それにしても何とも忙しい今年の九月でした。
月初めに一日休んだだけでございまして、我ながらこんなに働いた記憶がございません。お店は昨年並みでしたが、何しろ当方が忙しいときは量販店さんもお忙しいわけでして、其処の所が些か私の考えが甘かった、ということです。うっかり「特設コーナーを設けますから…」の話に乗ってしまい、よくここまで体力が持ったものだと、我ながら感心してます。その間にも色々と仕事以外の時間を取られることもあり、半分自分にあきれさせられつつ、褒めてもやりたくなります。その割に、儲かっているのかどうか心配もありますが…。
寝室に入り、ぐっすり眠りたいがために(いけないのですがね)「『実方集注釈』竹鼻續」先生の著書を少しづつ読み進める日々でした。ただし、同じページを何度か読み直したりしてましたが。
平成五年初版、日本古典文学界監修、貴重本刊行会の発行による、お足の事をいっては何ですが二万円近くもする本でございます。私が読むには、勿体ないご本です。
藤原実方の詠いし和歌を中心に、その背景、実方の人物像や、当時の諸相を書いております。誠に開眼させられることの多い著書でした。残暑の無かったかの如くいっぺんに秋も深まっていく感じですが、十月六日は十三夜でもございます。その辺にちなんだ実方の和歌を先ずはご紹介します。
「吹く風の 心も知らで 花薄 空に結べる 人や誰そも」
返し
「風のまに 誰結びけむ 花薄 上葉の露も 心おくらし」
仲の良かった命婦が、「ススキを結んだのは誰かしら、不風流な事をなさる方ね」と詠います。ススキを結んだのは風でススキがなぎ倒されないように、との配慮なのですが、和歌の世界が横溢していた時代です。風と薄の関係を知らなくてはなりません。それに対して実方が返歌をします。
「風の吹き止んでいる間に、誰が花薄を結んでしまったんだろうか。薄の上葉の露でさえも風に遠慮して置いているらしいのに」と
深養父集に「花薄風になびきて乱るるは結び起きてし露や置くらん」他、がございます。
親密な関係にあった内膳命婦が、「和歌における風と薄との関係を踏まえて詠み送ってきた歌に対して、実方の歌では風と薄と露の三者による複雑な関係にして、即座に詠み返しているところに、実方の才気がうかがわれる。」と評しています。
女に
「いつとなく時雨ふりぬるたもとにはめずらしげなき神無月かな」
対の御方の少納言ききて
「大空のしぐるるだにもかなしきにいかにながめてふる袂そは」
(いつということもなく常に時雨が降りかかったように涙に濡れている袂には、特に時雨の降る十月も、いつもと違った感じがしないことですよ。そして清少納言です。対の御方にお仕えしていた少納言がこの歌を聞いて。

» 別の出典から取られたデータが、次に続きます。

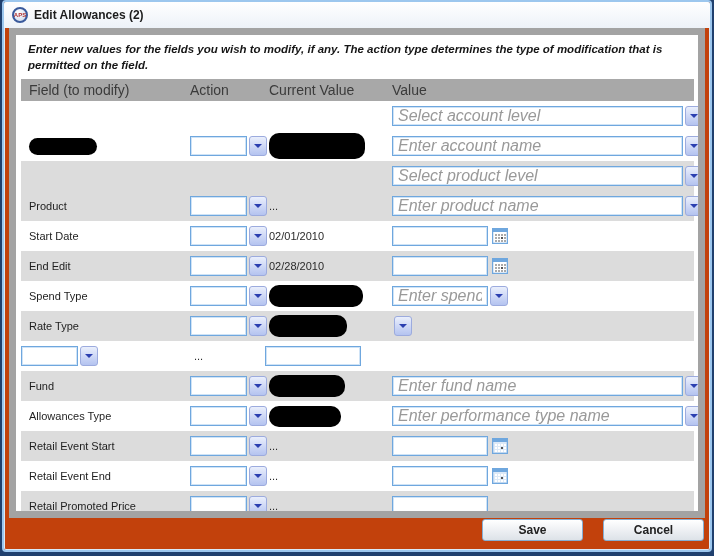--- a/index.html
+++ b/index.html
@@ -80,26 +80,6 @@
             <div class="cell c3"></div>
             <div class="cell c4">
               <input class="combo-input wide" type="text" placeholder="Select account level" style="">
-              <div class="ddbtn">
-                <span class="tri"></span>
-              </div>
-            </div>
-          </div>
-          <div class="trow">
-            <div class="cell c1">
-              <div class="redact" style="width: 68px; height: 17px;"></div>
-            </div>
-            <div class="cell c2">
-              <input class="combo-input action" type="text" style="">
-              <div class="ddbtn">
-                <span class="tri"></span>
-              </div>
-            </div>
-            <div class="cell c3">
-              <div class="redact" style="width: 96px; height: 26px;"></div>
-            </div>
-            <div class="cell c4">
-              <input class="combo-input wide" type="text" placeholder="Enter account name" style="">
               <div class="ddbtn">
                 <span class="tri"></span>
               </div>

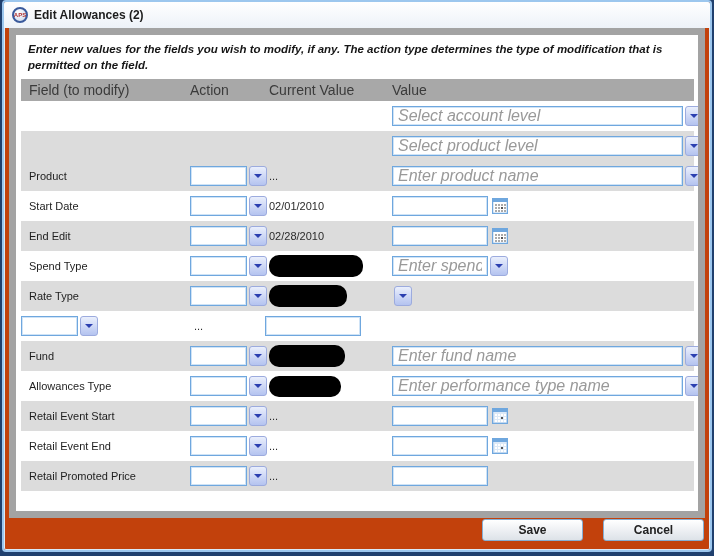--- a/index.html
+++ b/index.html
@@ -49,7 +49,7 @@
   .redact { background:#000; border-radius:10px; }
 
   .footer { flex:0 0 32px; display:flex; justify-content:flex-end; align-items:center;
-            gap:20px; padding:0 6px 8px 0; }
+            gap:8px; padding:0 6px 8px 0; }
   .btn { min-width:101px; height:22px; border:1px solid #86aed2; border-radius:3px;
          background:linear-gradient(#ffffff,#dde2e8); font-family:"Liberation Sans", sans-serif;
          font-size:12px; font-weight:bold; color:#222; cursor:pointer; }

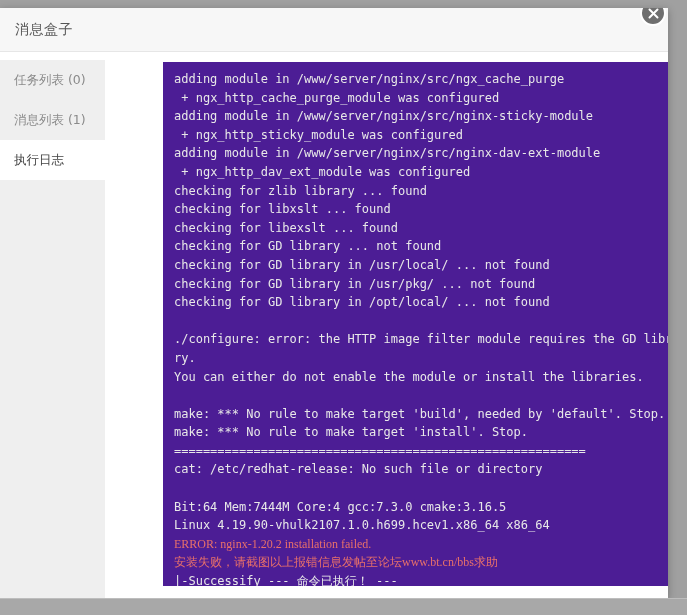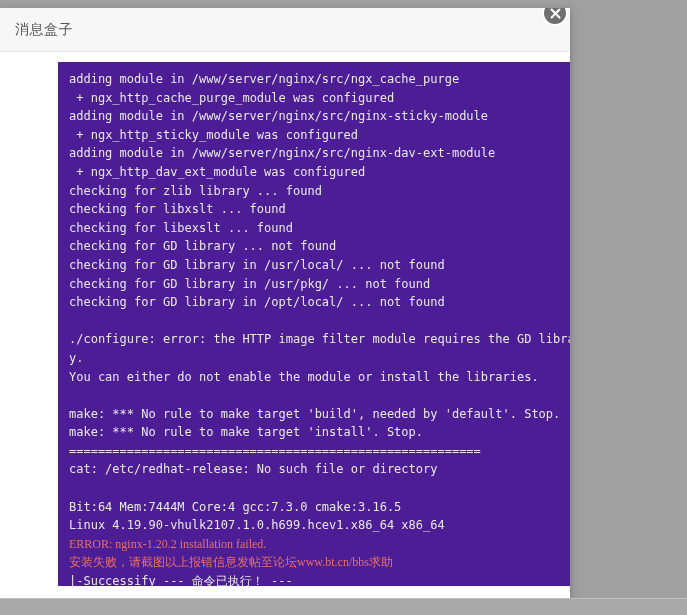--- a/index.html
+++ b/index.html
@@ -29,7 +29,7 @@
     position: absolute;
     left: 0;
     top: 8px;
-    width: 570px;
+    width: 668px;
     height: 590px;
     background: #ffffff;
     box-shadow: 0 2px 8px rgba(0,0,0,.28);

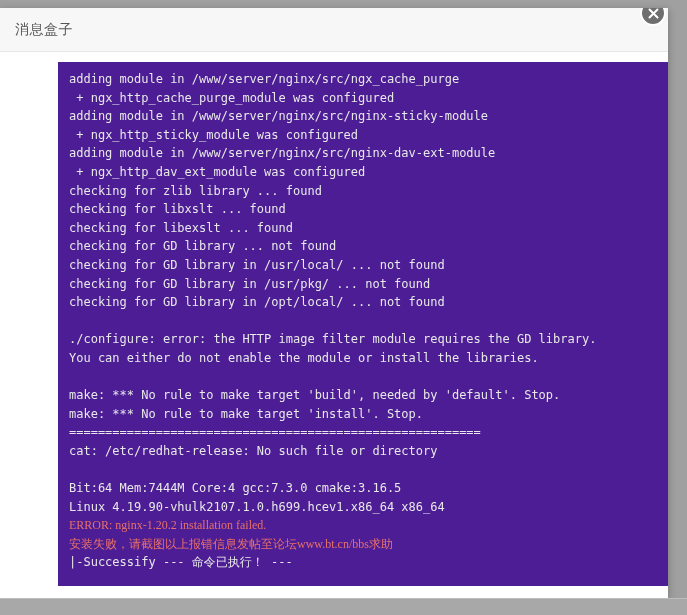--- a/index.html
+++ b/index.html
@@ -207,6 +207,18 @@
 
   <div class="dialog-body">
 
+    <div class="sidebar">
+      <div class="sidebar-item">
+        <span>任务列表 (0)</span>
+      </div>
+      <div class="sidebar-item">
+        <span>消息列表 (1)</span>
+      </div>
+      <div class="sidebar-item active">
+        <span>执行日志</span>
+      </div>
+      <div class="sidebar-filler"></div>
+    </div>
 
     <div class="content">
       <div class="log-panel">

大空がしぐれるのさえ悲しいのに、いつも時雨に濡れているというあなたの袂は、どのように長雨の降るのをもの思いながら過ごした袂ですか。と)
実に簡略化して書いていますが、竹鼻先生は誠に微細に、そしてかなりの行数を要して、その前後の経緯や時代背景を解説なさっております。
この解説の終段に「そして、この贈答歌は清少納言が為光家の家女房に転じていた寛和二年の事実と思われるが、対の御方という前歴によって紹介しているのは、清少納言との交渉の事実を秘匿しようとしたためであるといわれている」
歌意もそうですが、当時の青年貴公子、実方があちらこちらの女性と懇意なる付き合いをしていたことも偲ばれます。
実はこの忙しい最中に、我が家では傷んできた屋根の改修工事がありました。平成のお金ばかりがかかる大修理となってしまいました。